##### PROVIDED RECORDS #####
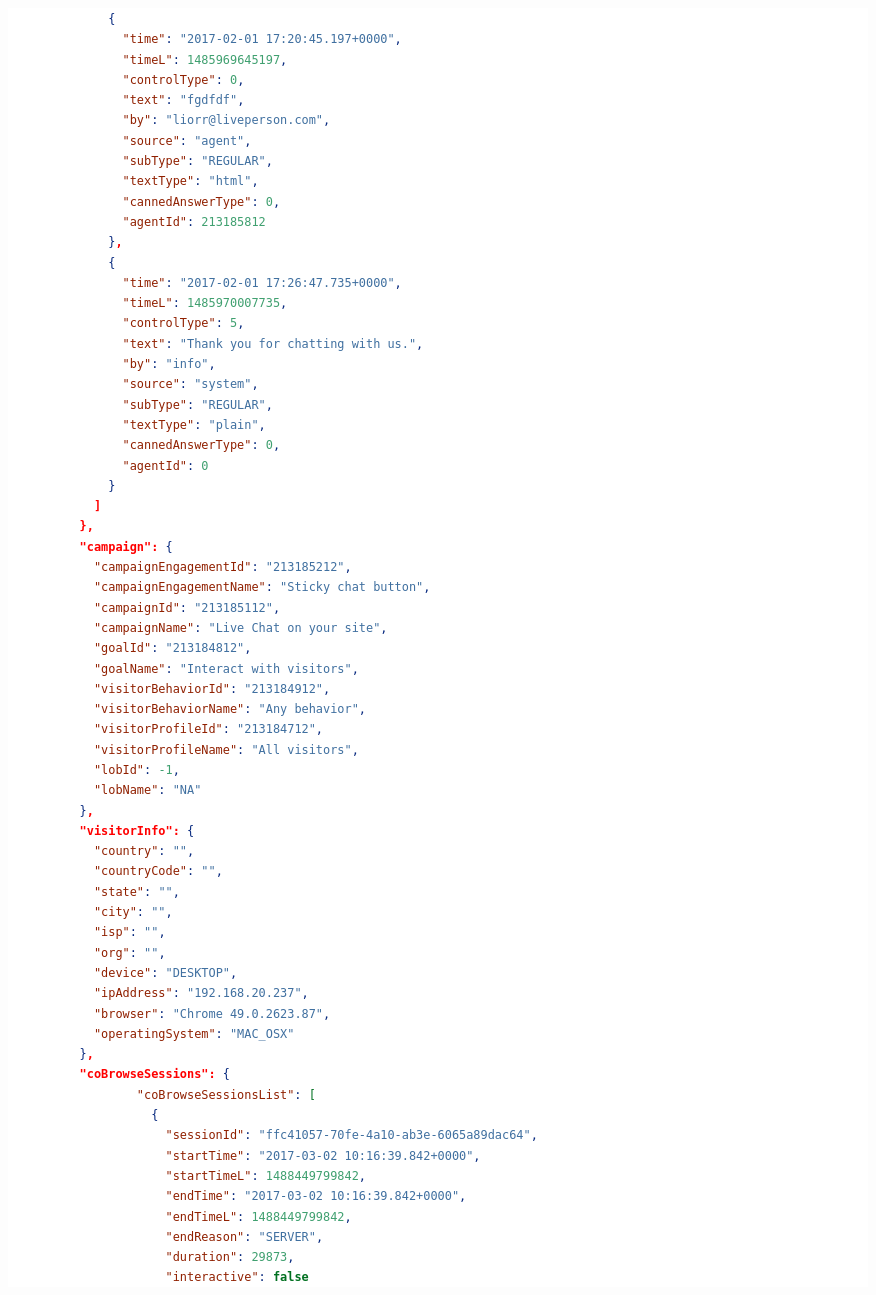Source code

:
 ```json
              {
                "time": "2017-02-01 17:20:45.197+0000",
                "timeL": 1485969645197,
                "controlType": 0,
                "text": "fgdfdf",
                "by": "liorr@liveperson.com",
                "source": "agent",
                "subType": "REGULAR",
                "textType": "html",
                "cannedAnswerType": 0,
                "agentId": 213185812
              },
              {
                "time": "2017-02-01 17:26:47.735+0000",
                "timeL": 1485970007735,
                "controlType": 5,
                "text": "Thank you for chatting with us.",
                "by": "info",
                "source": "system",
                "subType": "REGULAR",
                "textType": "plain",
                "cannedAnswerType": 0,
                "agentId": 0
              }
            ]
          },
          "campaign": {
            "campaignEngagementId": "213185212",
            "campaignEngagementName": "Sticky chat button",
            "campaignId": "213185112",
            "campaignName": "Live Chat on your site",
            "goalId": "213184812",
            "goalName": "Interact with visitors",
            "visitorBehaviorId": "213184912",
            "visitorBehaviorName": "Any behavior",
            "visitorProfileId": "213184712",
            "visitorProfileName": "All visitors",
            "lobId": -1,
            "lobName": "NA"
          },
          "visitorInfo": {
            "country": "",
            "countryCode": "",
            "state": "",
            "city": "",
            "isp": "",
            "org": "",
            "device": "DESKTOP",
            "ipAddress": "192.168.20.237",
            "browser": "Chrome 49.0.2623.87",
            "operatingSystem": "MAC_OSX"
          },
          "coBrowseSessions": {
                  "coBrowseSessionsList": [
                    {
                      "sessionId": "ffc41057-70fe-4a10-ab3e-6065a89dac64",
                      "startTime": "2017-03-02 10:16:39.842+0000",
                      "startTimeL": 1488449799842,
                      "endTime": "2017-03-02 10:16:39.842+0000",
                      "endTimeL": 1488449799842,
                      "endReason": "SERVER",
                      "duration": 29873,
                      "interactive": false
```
#####
##### PROVIDED RECORDS #####
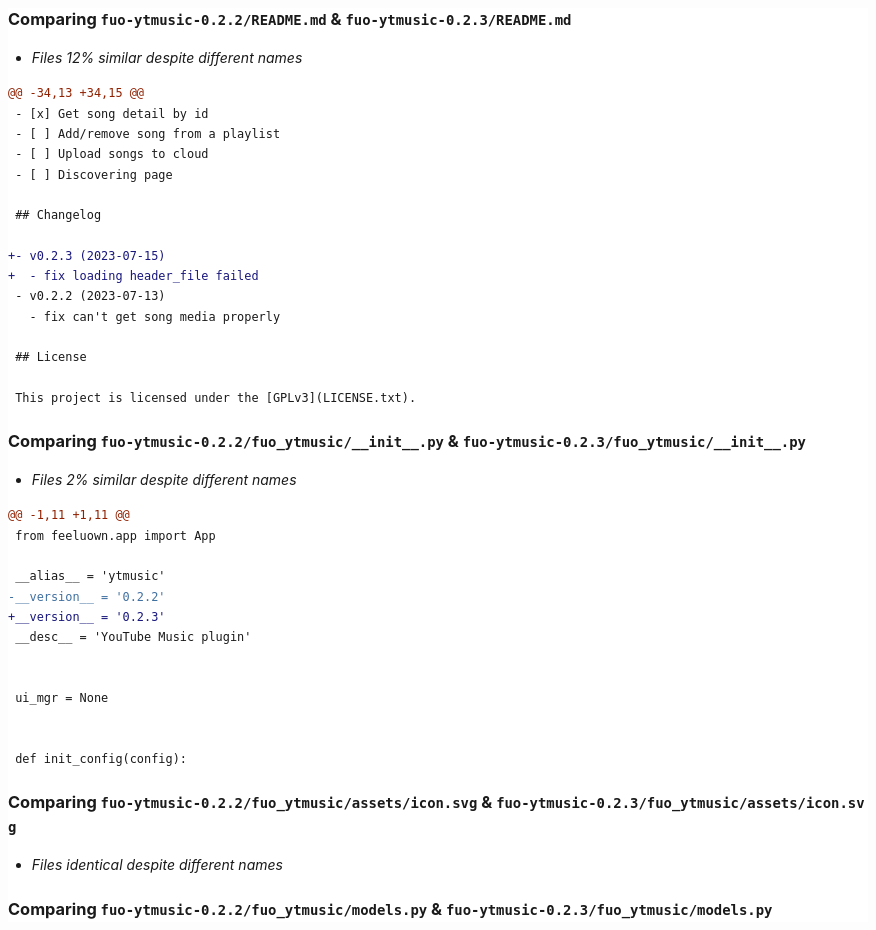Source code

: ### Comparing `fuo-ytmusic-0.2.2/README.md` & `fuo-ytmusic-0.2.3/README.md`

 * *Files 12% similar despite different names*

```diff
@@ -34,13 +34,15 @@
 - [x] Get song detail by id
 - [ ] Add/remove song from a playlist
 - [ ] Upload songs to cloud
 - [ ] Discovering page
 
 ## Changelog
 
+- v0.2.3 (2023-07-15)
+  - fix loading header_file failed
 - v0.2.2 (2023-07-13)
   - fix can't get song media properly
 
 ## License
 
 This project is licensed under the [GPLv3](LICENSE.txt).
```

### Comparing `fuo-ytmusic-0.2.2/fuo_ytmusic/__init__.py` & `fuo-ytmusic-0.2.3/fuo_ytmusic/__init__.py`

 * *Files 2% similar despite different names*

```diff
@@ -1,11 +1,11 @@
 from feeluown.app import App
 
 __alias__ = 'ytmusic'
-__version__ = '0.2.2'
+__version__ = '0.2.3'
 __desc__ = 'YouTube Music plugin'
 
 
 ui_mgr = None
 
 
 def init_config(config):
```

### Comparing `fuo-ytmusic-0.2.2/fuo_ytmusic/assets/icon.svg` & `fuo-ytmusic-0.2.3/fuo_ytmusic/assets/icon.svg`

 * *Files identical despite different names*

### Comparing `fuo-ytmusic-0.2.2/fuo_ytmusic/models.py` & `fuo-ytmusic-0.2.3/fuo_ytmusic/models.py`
#####
▸ **ASSIGNMENT**: Look through the entries for the string "with". Every line that has it belongs in the answer.

▸ **RESPONSE TO THIS TASK**:
                "text": "Thank you for chatting with us.",
            "goalName": "Interact with visitors",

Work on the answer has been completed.